Input records:
·····
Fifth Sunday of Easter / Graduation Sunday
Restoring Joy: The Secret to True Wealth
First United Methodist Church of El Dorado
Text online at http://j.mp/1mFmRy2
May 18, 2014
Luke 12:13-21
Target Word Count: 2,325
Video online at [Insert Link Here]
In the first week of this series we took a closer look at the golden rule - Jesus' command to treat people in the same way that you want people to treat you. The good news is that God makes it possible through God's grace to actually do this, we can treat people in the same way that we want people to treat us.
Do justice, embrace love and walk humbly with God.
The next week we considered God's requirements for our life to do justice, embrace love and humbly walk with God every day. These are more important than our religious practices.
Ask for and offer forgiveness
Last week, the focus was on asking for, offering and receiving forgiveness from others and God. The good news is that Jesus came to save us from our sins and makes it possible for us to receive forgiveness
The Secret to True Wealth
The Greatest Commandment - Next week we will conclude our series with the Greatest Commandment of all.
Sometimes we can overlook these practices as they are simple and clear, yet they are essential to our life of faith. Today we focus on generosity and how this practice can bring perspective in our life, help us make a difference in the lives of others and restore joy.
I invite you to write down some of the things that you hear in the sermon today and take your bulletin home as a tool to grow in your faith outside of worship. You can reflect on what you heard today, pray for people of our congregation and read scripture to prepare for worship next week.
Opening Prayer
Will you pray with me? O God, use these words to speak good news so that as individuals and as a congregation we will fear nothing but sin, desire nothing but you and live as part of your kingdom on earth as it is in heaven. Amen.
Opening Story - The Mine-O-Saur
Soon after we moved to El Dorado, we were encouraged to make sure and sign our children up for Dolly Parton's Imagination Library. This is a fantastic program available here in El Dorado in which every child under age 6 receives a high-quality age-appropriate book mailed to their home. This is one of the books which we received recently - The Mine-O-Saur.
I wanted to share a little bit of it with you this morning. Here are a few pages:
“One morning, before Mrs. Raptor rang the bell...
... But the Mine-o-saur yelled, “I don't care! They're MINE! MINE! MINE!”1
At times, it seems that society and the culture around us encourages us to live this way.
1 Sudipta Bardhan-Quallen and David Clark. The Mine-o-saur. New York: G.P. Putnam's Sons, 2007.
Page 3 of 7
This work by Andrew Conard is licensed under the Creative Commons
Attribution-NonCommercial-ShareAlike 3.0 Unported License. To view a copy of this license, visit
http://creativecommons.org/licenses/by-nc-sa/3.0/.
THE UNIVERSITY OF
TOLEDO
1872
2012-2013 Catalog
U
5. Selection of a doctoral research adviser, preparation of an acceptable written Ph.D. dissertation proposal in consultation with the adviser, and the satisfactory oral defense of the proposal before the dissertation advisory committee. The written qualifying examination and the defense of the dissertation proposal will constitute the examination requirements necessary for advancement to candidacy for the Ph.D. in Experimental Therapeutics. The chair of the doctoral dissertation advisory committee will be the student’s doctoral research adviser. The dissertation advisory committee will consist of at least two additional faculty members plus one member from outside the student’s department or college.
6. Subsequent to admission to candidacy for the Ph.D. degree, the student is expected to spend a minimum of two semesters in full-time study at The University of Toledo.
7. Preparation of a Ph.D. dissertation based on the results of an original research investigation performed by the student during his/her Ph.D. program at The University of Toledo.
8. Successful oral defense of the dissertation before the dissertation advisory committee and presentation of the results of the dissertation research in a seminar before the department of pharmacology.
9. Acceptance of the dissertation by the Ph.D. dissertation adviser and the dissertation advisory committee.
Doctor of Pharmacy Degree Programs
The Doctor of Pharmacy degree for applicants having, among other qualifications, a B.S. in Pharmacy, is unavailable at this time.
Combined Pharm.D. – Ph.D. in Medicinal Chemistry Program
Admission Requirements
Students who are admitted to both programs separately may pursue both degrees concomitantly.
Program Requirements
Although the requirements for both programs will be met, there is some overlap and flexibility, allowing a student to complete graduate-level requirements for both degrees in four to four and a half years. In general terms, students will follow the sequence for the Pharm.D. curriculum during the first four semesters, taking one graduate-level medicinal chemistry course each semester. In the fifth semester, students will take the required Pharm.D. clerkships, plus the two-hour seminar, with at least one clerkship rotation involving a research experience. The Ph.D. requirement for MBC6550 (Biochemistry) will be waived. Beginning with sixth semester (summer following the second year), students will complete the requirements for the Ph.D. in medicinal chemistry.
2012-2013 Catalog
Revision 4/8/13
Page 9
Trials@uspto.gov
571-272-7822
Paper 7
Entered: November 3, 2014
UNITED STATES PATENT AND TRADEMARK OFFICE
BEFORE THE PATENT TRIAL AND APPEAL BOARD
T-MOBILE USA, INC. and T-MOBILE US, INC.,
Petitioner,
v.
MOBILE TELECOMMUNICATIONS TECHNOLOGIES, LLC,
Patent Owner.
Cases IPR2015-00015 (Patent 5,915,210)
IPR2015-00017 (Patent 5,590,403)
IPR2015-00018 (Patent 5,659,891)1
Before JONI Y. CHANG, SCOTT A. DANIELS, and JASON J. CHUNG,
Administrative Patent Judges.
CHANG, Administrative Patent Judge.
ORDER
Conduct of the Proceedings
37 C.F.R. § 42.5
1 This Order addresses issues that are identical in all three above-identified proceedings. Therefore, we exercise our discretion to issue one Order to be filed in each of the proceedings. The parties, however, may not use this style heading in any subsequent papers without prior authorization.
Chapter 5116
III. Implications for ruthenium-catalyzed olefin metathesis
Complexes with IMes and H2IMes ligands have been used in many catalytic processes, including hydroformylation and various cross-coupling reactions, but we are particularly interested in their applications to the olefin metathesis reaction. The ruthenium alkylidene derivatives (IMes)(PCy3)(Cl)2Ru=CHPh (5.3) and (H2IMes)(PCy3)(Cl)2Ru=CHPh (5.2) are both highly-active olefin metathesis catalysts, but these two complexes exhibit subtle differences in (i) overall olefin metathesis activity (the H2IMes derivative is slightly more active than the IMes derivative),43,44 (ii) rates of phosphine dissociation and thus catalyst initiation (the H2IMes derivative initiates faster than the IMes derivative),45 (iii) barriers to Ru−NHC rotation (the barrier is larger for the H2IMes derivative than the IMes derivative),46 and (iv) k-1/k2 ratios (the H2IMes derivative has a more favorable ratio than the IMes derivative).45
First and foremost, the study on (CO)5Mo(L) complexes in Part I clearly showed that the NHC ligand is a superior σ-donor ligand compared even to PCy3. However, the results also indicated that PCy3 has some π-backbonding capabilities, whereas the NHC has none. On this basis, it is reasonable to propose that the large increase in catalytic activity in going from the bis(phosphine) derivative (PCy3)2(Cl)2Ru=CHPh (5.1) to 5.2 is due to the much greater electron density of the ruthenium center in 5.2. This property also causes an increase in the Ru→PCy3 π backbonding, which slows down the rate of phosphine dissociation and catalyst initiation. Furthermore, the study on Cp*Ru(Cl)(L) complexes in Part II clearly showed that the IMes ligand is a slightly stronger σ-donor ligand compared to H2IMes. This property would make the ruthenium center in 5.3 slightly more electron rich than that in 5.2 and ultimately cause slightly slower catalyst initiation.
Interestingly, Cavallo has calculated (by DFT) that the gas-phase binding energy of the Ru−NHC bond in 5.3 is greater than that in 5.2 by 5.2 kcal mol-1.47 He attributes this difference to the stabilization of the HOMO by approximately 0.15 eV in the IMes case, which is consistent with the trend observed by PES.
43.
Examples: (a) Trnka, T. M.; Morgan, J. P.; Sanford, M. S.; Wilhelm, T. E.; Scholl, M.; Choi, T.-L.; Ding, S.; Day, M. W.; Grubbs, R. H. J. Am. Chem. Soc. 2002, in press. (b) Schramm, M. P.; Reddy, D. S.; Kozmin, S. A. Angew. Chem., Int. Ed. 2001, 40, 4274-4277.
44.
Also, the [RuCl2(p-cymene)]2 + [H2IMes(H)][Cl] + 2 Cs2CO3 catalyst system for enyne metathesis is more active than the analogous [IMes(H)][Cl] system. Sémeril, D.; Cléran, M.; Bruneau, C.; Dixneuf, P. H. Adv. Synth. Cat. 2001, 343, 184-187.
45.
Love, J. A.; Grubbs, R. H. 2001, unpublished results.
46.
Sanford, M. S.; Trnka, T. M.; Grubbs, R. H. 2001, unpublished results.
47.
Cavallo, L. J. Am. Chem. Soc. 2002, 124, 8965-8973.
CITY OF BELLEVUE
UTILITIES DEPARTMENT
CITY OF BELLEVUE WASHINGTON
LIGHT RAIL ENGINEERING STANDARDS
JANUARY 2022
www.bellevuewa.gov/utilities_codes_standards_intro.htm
·····
Exercise: Your answer should consist only of the lines above between the line holding "Conduct of the Proceedings" and the line holding "First and foremost, the", inclusive, each transcribed exactly.

Exercise output:
Conduct of the Proceedings
37 C.F.R. § 42.5
1 This Order addresses issues that are identical in all three above-identified proceedings. Therefore, we exercise our discretion to issue one Order to be filed in each of the proceedings. The parties, however, may not use this style heading in any subsequent papers without prior authorization.
Chapter 5116
III. Implications for ruthenium-catalyzed olefin metathesis
Complexes with IMes and H2IMes ligands have been used in many catalytic processes, including hydroformylation and various cross-coupling reactions, but we are particularly interested in their applications to the olefin metathesis reaction. The ruthenium alkylidene derivatives (IMes)(PCy3)(Cl)2Ru=CHPh (5.3) and (H2IMes)(PCy3)(Cl)2Ru=CHPh (5.2) are both highly-active olefin metathesis catalysts, but these two complexes exhibit subtle differences in (i) overall olefin metathesis activity (the H2IMes derivative is slightly more active than the IMes derivative),43,44 (ii) rates of phosphine dissociation and thus catalyst initiation (the H2IMes derivative initiates faster than the IMes derivative),45 (iii) barriers to Ru−NHC rotation (the barrier is larger for the H2IMes derivative than the IMes derivative),46 and (iv) k-1/k2 ratios (the H2IMes derivative has a more favorable ratio than the IMes derivative).45
First and foremost, the study on (CO)5Mo(L) complexes in Part I clearly showed that the NHC ligand is a superior σ-donor ligand compared even to PCy3. However, the results also indicated that PCy3 has some π-backbonding capabilities, whereas the NHC has none. On this basis, it is reasonable to propose that the large increase in catalytic activity in going from the bis(phosphine) derivative (PCy3)2(Cl)2Ru=CHPh (5.1) to 5.2 is due to the much greater electron density of the ruthenium center in 5.2. This property also causes an increase in the Ru→PCy3 π backbonding, which slows down the rate of phosphine dissociation and catalyst initiation. Furthermore, the study on Cp*Ru(Cl)(L) complexes in Part II clearly showed that the IMes ligand is a slightly stronger σ-donor ligand compared to H2IMes. This property would make the ruthenium center in 5.3 slightly more electron rich than that in 5.2 and ultimately cause slightly slower catalyst initiation.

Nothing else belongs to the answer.